Ferrero, on the other hand, is a slick, global management machine which should be able to fix the company’s problems here, then tap into its appeal for the luxury “Made in England” export market.

Redgates, that Hamleys of the north that features so highly in my Sheffield reverie, brought down the shutters decades ago.

Ferrero will prevent that happening to Thorntons, and could be the best thing that’s happened to it for years. Sad, though, that it takes a foreigner to do the job.

Goodbye to aggression, hello to negotiation...

The kingmaker in the Thorntons deal was an activist investor called Crystal Amber. Run by a canny chap called Richard Bernstein, it was one of those which spotted the little-loved company’s potential value to big bidders long before yesterday’s deal, steadily building up its stake before and after the chief executive quit.
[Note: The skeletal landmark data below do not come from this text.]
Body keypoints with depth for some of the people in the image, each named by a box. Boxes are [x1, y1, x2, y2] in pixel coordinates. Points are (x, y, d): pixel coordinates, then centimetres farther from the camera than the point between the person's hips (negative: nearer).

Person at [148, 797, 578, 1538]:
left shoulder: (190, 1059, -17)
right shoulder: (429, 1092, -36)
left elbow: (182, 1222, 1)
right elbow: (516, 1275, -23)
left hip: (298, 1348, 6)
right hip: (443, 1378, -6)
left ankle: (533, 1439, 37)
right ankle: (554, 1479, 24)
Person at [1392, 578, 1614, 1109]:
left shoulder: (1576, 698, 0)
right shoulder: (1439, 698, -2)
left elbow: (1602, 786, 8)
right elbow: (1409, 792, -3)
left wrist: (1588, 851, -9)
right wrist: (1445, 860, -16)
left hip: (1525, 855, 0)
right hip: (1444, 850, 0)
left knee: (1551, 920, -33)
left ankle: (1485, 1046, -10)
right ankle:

Crystal Amber was fairly quiet in the way it behaved during its stakebuilding process, but it clearly wanted a takeover to happen for it to get a return on its 19 per cent stake in the company. Its wish granted, it made a return of £7.4m on the deal, having bought in at an average of 88p a share.

So, following on from Elliott Advisors’ defeat of Katherine Garrett-Cox at Alliance Trust, it’s fair to chalk this one up to a second significant victory for activist shareholders this year.

But don’t be tempted to think this heralds a great advance of US-style shareholder activists forcing management’s hands over here.

Activism only works in a big way when aggressive funds own major stakes in many companies, and where boards refuse to listen to their investors. This remains extremely rare in the UK.

Now, following the defeat of the legendary raider Nelson Peltz in his fight against DuPont chief Ellen Kullman, there’s talk that these activists could be on the run in Wall Street as well.

As corporate adviser Ram Charan points out in Fortune magazine this week, the consolidation of investment cash into fewer and bigger fund management groups makes it harder for activists to build stakes, and means boards have far more powerful individual shareholders to answer to.

In DuPont’s case, BlackRock, Vanguard and State Street each had more than 5 per cent, dwarfing Mr Peltz’s 2.7 per cent. And just look at the size of this trio: BlackRock has $4.7trn under management, Vanguard £3.1trn, State Street $2.5trn. Their combined assets under management have increased nearly fivefold over the past decade.

Big funds are getting more engaged, too. In the US, as here, investors’ cash is flowing into indexed funds, which have to take a weighted stake in every company on Dow Jones.

Without the ability to sell their stakes, these fund managers have to lean on the companies to improve their returns. In other words, they have to get active to beat the market.

Cue a new era of quiet negotiation, instead of activist aggression, on Wall Street.